Language Technology, Spring 2013
Exercise 1 (Due Friday 3/22 11:59pm on Blackboard)
--------------------------------------------------

1. Play the Shannon Game at least once (it's fun!), and report your entropy.

a) take a screen shot of your result.
b) work out the formula that was used to calculate your entropy in this game,
   and verify it with your result.
c) write a short paragraph of observations from your game and your result.


2. Derive this central equation in Noisy-Channel model rigorously (see slide 4):

   argmax_{t..t} P(t..t|w..w) 
 ~ argmax_{t_1..t_n} P(t_1)     P(t_2|t_1) P(t_3|t_2 t_1) ... P(t_n|t_{n-1} t_{n-2}) 
                     P(w_1|t_1) P(w_2|t_2) P(w_3|t_3)     ... P(w_n|t_n).

here "~" means "approximately equal". 

In each step of your derivation, it's either an equality or an approximation, and
* in case of equality, annotate the law/rule used (e.g., Bayes rule), 
* in case of approximation, explain the reason/assumption behind it.
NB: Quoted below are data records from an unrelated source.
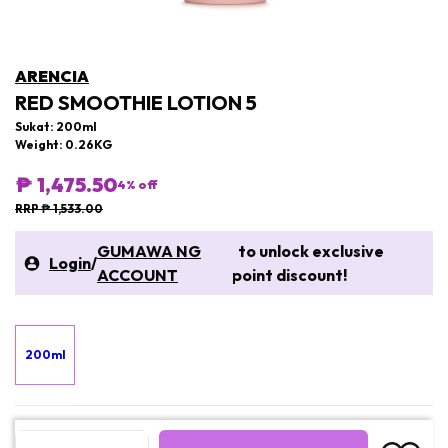
ARENCIA
RED SMOOTHIE LOTION 5
Sukat: 200ml
Weight: 0.26KG
₱ 1,475.50
4
% off
RRP ₱ 1,533.00
GUMAWA NG
to unlock exclusive
Login
/
ACCOUNT
point discount!
200ml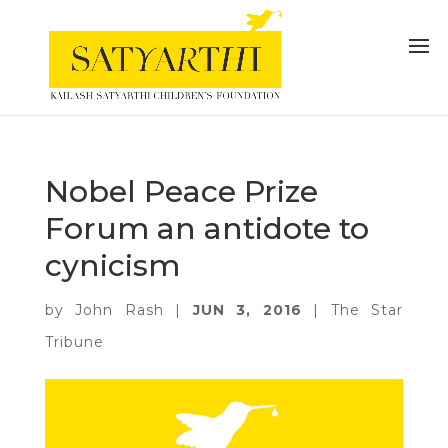
Nobel Peace Prize
Forum an antidote to
cynicism
by
John Rash
|
JUN 3, 2016
|
The Star
Tribune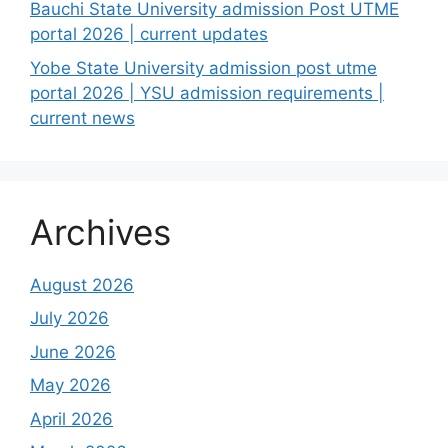
Bauchi State University admission Post UTME
portal 2026 | current updates
Yobe State University admission post utme
portal 2026 | YSU admission requirements |
current news
Archives
August 2026
July 2026
June 2026
May 2026
April 2026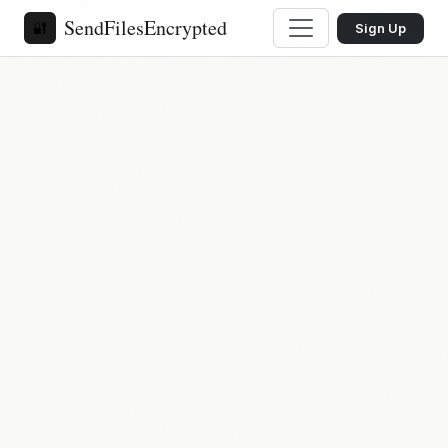
SendFilesEncrypted
🔐
Sign Up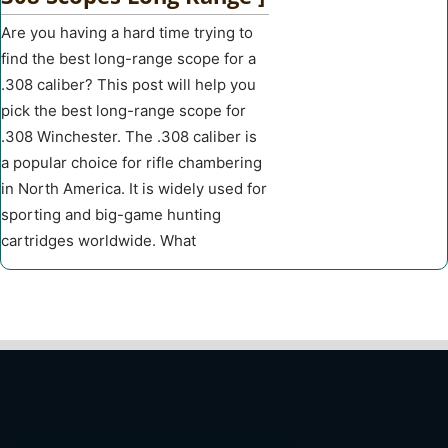
Are you having a hard time trying to
find the best long-range scope for a
.308 caliber? This post will help you
pick the best long-range scope for
.308 Winchester. The .308 caliber is
a popular choice for rifle chambering
in North America. It is widely used for
sporting and big-game hunting
cartridges worldwide. What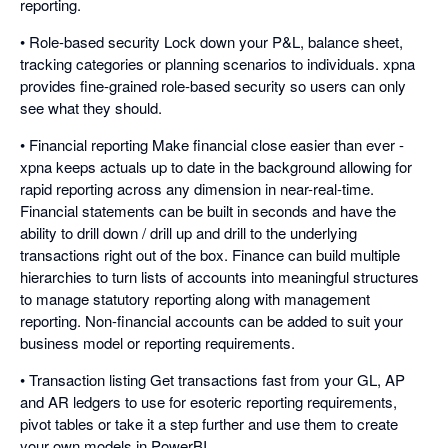
reporting.
• Role-based security Lock down your P&L, balance sheet,
tracking categories or planning scenarios to individuals. xpna
provides fine-grained role-based security so users can only
see what they should.
• Financial reporting Make financial close easier than ever -
xpna keeps actuals up to date in the background allowing for
rapid reporting across any dimension in near-real-time.
Financial statements can be built in seconds and have the
ability to drill down / drill up and drill to the underlying
transactions right out of the box. Finance can build multiple
hierarchies to turn lists of accounts into meaningful structures
to manage statutory reporting along with management
reporting. Non-financial accounts can be added to suit your
business model or reporting requirements.
• Transaction listing Get transactions fast from your GL, AP
and AR ledgers to use for esoteric reporting requirements,
pivot tables or take it a step further and use them to create
your own models in PowerBI.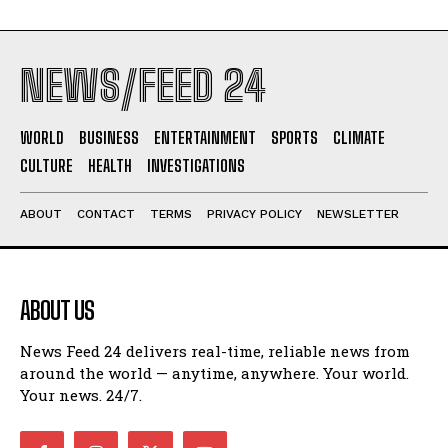
NEWS/FEED 24
WORLD
BUSINESS
ENTERTAINMENT
SPORTS
CLIMATE
CULTURE
HEALTH
INVESTIGATIONS
ABOUT
CONTACT
TERMS
PRIVACY POLICY
NEWSLETTER
ABOUT US
News Feed 24 delivers real-time, reliable news from
around the world — anytime, anywhere. Your world.
Your news. 24/7.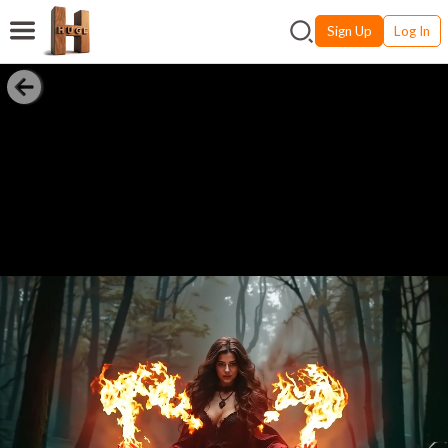
Sign Up
Log In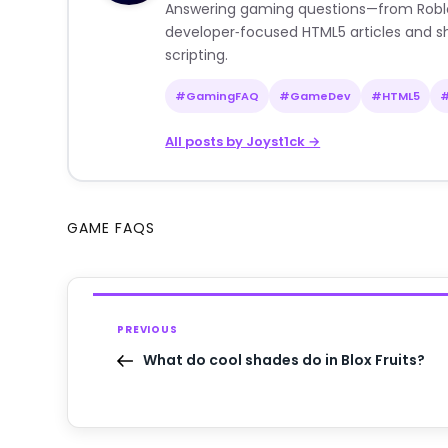
Answering gaming questions—from Roblox a
developer‑focused HTML5 articles and sh
scripting.
#GamingFAQ
#GameDev
#HTML5
All posts by Joyst1ck →
GAME FAQS
PREVIOUS
What do cool shades do in Blox Fruits?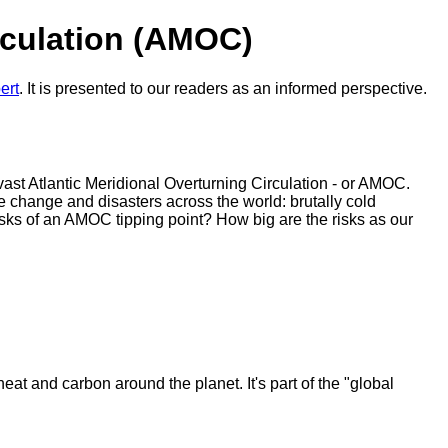
rculation (AMOC)
ert
. It is presented to our readers as an informed perspective.
vast Atlantic Meridional Overturning Circulation - or AMOC.
ate change and disasters across the world: brutally cold
sks of an AMOC tipping point? How big are the risks as our
eat and carbon around the planet. It's part of the "global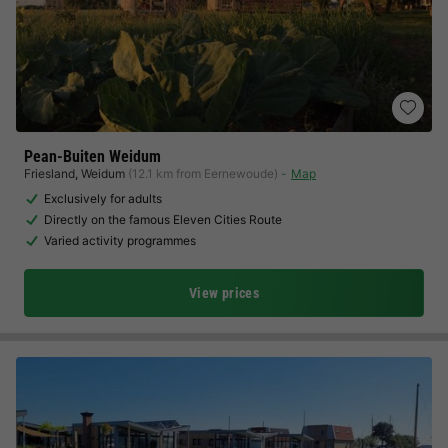
Pean-Buiten Weidum
Friesland
,
Weidum
(12.1 km from Eernewoude)
Map
Exclusively for adults
Directly on the famous Eleven Cities Route
Varied activity programmes
View prices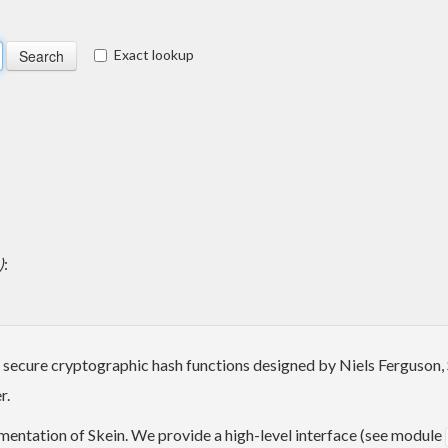
Exact lookup
)
:
ast secure cryptographic hash functions designed by Niels Ferguson
r.
mentation of Skein. We provide a high-level interface (see module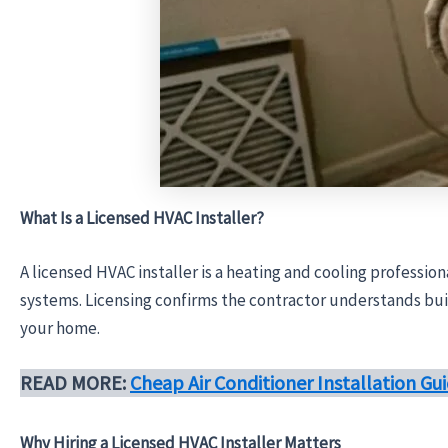
What Is a Licensed HVAC Installer?
A licensed HVAC installer is a heating and cooling professio
systems. Licensing confirms the contractor understands buil
your home.
READ MORE:
Cheap Air Conditioner Installation G
Why Hiring a Licensed HVAC Installer Matters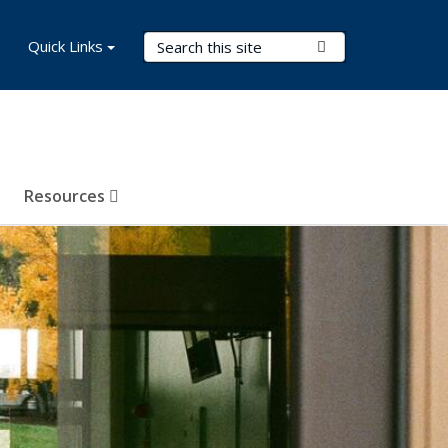
Search Terms
Quick Links
Submit Search
Resources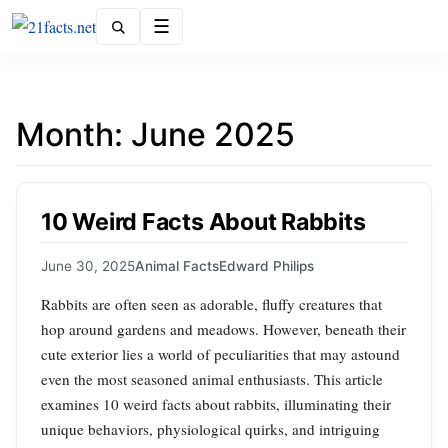
Menu
Month:
June 2025
10 Weird Facts About Rabbits
June 30, 2025
Animal Facts
Edward Philips
Rabbits are often seen as adorable, fluffy creatures that
hop around gardens and meadows. However, beneath their
cute exterior lies a world of peculiarities that may astound
even the most seasoned animal enthusiasts. This article
examines 10 weird facts about rabbits, illuminating their
unique behaviors, physiological quirks, and intriguing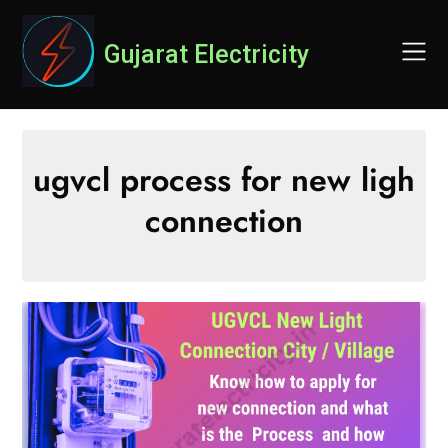
Skip
to
Gujarat Electricity
content
ugvcl process for new ligh
connection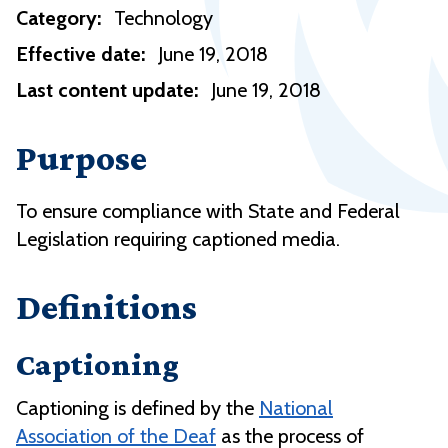
Category:
Technology
Effective date:
June 19, 2018
Last content update:
June 19, 2018
Purpose
To ensure compliance with State and Federal
Legislation requiring captioned media.
Definitions
Captioning
Captioning is defined by the
National
Association of the Deaf
as the process of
Also explain why this model is intuitively called "HMM".

 
3. Run the Python implemention of Viterbi algorithm for bigram tagging from slides.
   You need to work out *two* simple example sentences with many ambiguous words
   (e.g. a can can can a can, or buffalo buffalo ...). 
   Show the output for the two examples.


4. Modify it to do trigram tagging. Modify your examples also. Show the results.

5. (optional) Redo 3 in top-down recursive dynamic programming with memoization.
   Is it faster or slower than 3? Why? 
   If you redo 4 recursively, will it be faster or slower than 4?